There have been break-neck changes in technology in Southern Africa catalysed by the internet revolution over the past two decades. The adoption of internet technologies as a result of globalization has led to seismic shifts in the banking industry in general and the availing of banking products in particular. Over the past 15 years the Southern African region has witnessed tremendous growth in internet connectivity and electronic banking solutions. South Africa, the regional economic powerhouse, has been at the fore-front of changes in financial services provision underpinned by ever changing e-banking, e-insurance and e-trading in money and capital markets.
The advent of e-banking services has raised a number of key issues. First industry experts have been debating whether e-banking is a threat to the brick and mortar model of banking which has been operational for decades and in some economies for more than a century. Some thinkers in the nascent field of e-finance provision have asserted that e-banking goes beyond merely substituting the traditional approach to banking in that e-finance is actually transformative. There are few scholars who aver that e-finance or e-banking is actually disruptive to the general fabric of banking and economic activity at large.
It is worth observing that research on e-banking is still at the early stages since the adoption of e-banking solutions is a recent phenomenon, hence empirical literature on this vital subject is sparse.
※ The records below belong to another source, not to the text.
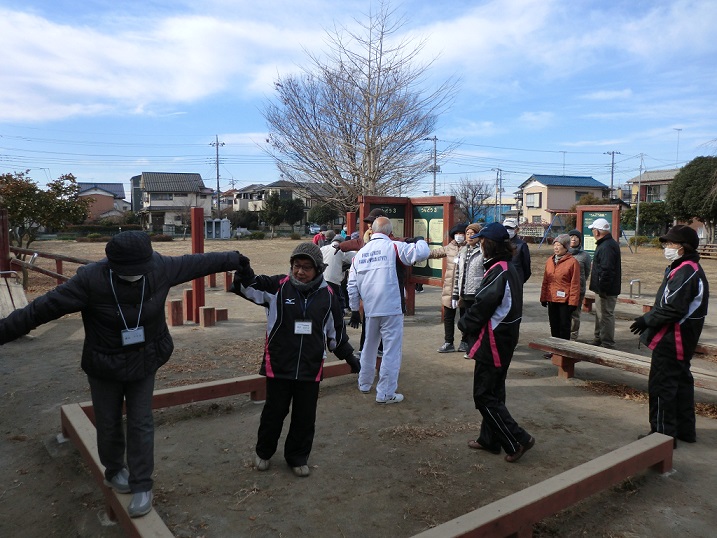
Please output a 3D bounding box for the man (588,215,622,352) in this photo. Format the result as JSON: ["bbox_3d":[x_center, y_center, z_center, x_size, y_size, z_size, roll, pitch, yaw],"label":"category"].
[{"bbox_3d":[3.227,0.177,7.274,0.380,1.670,0.500,3,5,37],"label":"man"}]

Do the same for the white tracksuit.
[{"bbox_3d":[0.263,0.391,5.080,0.700,1.480,0.450,2,5,25],"label":"white tracksuit"}]

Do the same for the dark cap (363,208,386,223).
[{"bbox_3d":[0.176,-0.550,5.800,0.260,0.150,0.200,-3,5,-30],"label":"dark cap"}]

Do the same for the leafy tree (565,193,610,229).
[{"bbox_3d":[20.063,-4.512,49.000,4.100,4.200,3.600,2,5,22],"label":"leafy tree"}]

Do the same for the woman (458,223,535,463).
[{"bbox_3d":[0.953,0.480,3.805,0.540,1.580,0.500,2,5,27],"label":"woman"}]

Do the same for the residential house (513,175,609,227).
[{"bbox_3d":[22.299,-6.640,61.787,8.300,7.200,5.600,-2,5,-21],"label":"residential house"}]

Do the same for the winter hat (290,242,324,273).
[{"bbox_3d":[-0.323,-0.066,3.507,0.210,0.200,0.250,7,10,23],"label":"winter hat"}]

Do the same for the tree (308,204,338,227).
[{"bbox_3d":[-4.864,-6.397,75.734,4.200,4.650,4.200,0,4,0],"label":"tree"}]

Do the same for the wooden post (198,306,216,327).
[{"bbox_3d":[-2.393,0.757,8.852,0.180,0.280,0.180,-3,5,-38],"label":"wooden post"}]

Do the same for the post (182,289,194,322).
[{"bbox_3d":[-2.755,0.590,9.200,0.180,0.500,0.180,-4,6,-39],"label":"post"}]

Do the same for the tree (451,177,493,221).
[{"bbox_3d":[10.091,-5.339,49.729,3.700,5.600,3.600,0,5,0],"label":"tree"}]

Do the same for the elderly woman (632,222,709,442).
[{"bbox_3d":[2.223,0.472,3.976,0.480,1.570,0.500,0,4,0],"label":"elderly woman"}]

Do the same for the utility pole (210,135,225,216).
[{"bbox_3d":[-16.988,-10.218,67.385,1.700,12.400,0.600,-1,5,-17],"label":"utility pole"}]

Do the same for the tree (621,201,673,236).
[{"bbox_3d":[24.202,-4.034,47.000,4.400,3.500,3.800,2,5,27],"label":"tree"}]

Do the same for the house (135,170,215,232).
[{"bbox_3d":[-23.739,-8.390,72.554,9.000,7.900,7.800,-2,5,-22],"label":"house"}]

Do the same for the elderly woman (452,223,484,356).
[{"bbox_3d":[1.309,0.265,6.595,0.500,1.570,0.340,2,5,25],"label":"elderly woman"}]

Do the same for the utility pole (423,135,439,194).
[{"bbox_3d":[8.353,-9.326,64.000,1.800,11.800,0.800,0,4,0],"label":"utility pole"}]

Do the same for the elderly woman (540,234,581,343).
[{"bbox_3d":[2.443,0.319,6.711,0.500,1.470,0.340,4,6,43],"label":"elderly woman"}]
The gap in literature and scholarly debate on the potential of e-banking has been bridged by industry experts. The plus of this approach to bridging the knowledge gap has been that much of the information which exists in the public domain at present is from an inside perspective as opposed to the academic’s bird eye view, an external view indeed. It is imperative to note that over the past 10 years academic interest in e-banking has been growing steadily.
In much of Southern Africa the e-banking revolution began in the early 1990s with the introduction of Automated Teller Machines (ATMs) and Point of Sale (EFTPOS) facilities. In Zimbabwe the e-banking revolution was pioneered by foreign owned financial institutions such as Standard Chartered Bank, Barclays Bank and the Central Africa Building Society (CABS) which is part of the Old Mutual family of financial institutions. It was CABS which spearheaded an interbank and inter-shop interface technology called ZIMSWITCH which enabled clients of certain banks to withdraw money from ATMs of participating banks at lower Baumol-Tobin money demand costs to the client in terms of trips to one’s bank.
Much of the growth in e-financial services provision in Southern Africa has been fostered by South African financial institutions such as Standard Bank, Nedbank, First National Bank (FNB), First Rand Bank and Absa bank to name a few. These South African institutions have been at the forefront of adoption of e-banking solutions which have changed the landscape of banking in most of Southern Africa. This trend raises key questions which are; have these institutions adopted these e-solutions as a survival mechanism? Are these institutions going to survive the e-financial services changes that they have helped introduce? What has been the contribution of e-finance to overall financial sector growth and economic activity? Lastly, has e-finance really promoted financial inclusion, that is, the bringing into mainstream financial economic activities of the unbanked segments of the populations of Sothern African economies?
The questions raised in the foregoing analysis will be addressed in future articles and it is the aim of this column to spark lively debate on key ideas and issues associated with e-finance in Southern Africa.